By 1950, the number of research staff at Plessey Research Caswell had reached 50. The distance between Ilford and Caswell prompted the introduction of local pre-production units, and over the next 20 years or so this led to the establishment of at least a further eight independent businesses locally in the Towcester area, especially around Wood Burcote, just south of the town.

===1960s to 1990s===
For the next 50 or so years, the site became the home of the Allen Clark Research Centre. The centre was formally opened under Clark's name (Clark had died in 1962) by the Prince Philip, Duke of Edinburgh on 20 March 1964 when the Duke unveiled a plaque by Scottish sculptor David McFall.

Plessey sold some 207 acres of the farm's land in 1968, retaining 23 acres.

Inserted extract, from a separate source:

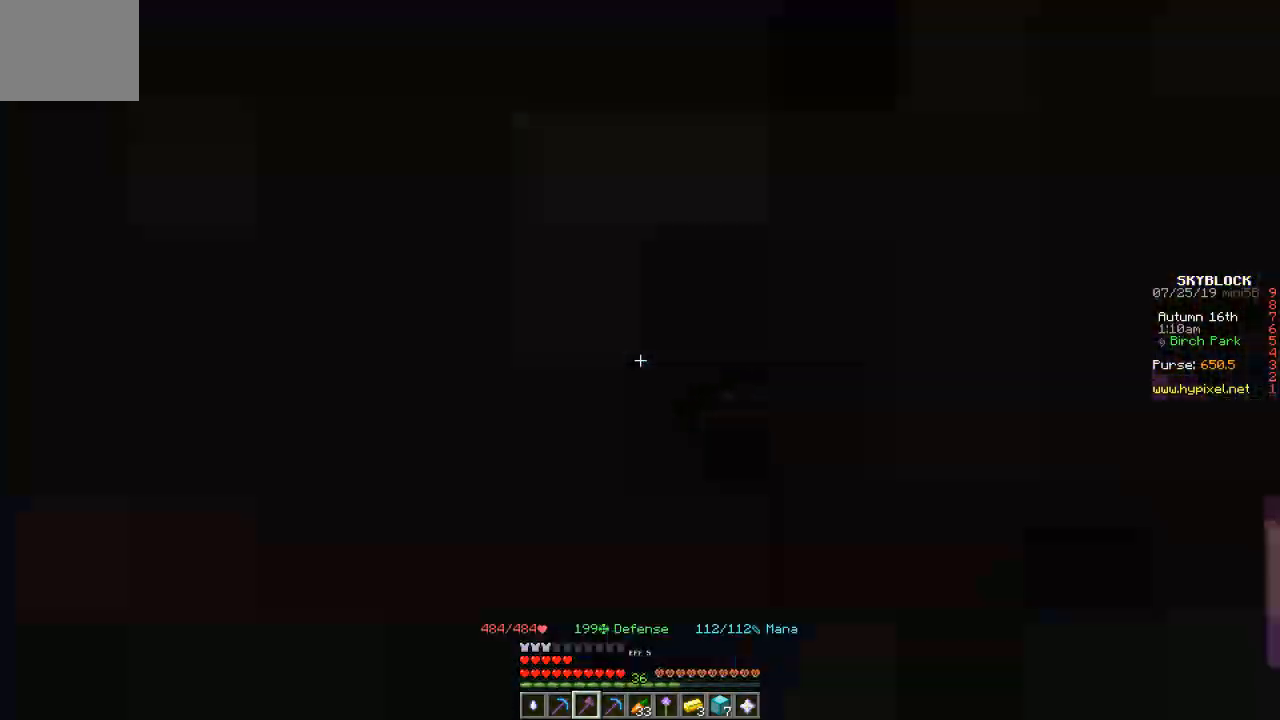
{"keys": [], "events": []}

Research was carried out in a number of areas including semiconductors, LED's, other solid-state devices and integrated circuits (ICs). Caswell was the birthplace of self scanned C-MOS light sensor arrays (PJW Noble) for their company Plessey Semiconductors (also known for a time as Plessey Microelectronics) based at Cheney Manor, Swindon. The site had a scanning electron microscope, used to examine the surface topology of ICs under static and charged conditions. At peak, the centre employed several hundred people. After the 1989 GEC/Siemens takeover of Plessey, the Caswell site was taken over by GEC and subsequently GEC Marconi. Marconi's difficulties led to the sale of the site to Bookham Technology in 2002.

===Caswell's devices===
The gallium arsenide field effect transistor and monolithic microwave integrated circuit (MMIC) were invented and developed at Caswell, and scientists on the site were working on silicon integrated circuit technology almost 18 months before Jack Kilby demonstrated the first working IC at Texas Instruments in Dallas. Caswell technologists also developed the first multilayer ceramic capacitor and a host of other inventions that enabled many of the electronic products we rely on today – including mobile phones, satellite TV and WiFi.

===21st century===
In 2009 a campus-style business park opened on the site, with the potential to employ up to 500, to be known as Caswell Science Park. It is operated by regional technology parks operator Fasset, which is marketing and letting vacant space for on-site client Lumentum. Fasset's client was previously known as Oclaro, a multinational company specialising in optical components for telecommunications and the internet, before the company was bought out by Lumentum in 2018. The site has an area of 22 acre with 170000 sqft mixed-used office, manufacturing and laboratory space, with 160 people working for 10 companies at the time of opening. Occupiers in 2009 included Diamond Hard Surfaces, IT Systems UK, Solutions Research, Nemisys, Definition Media and Finch Business Solutions.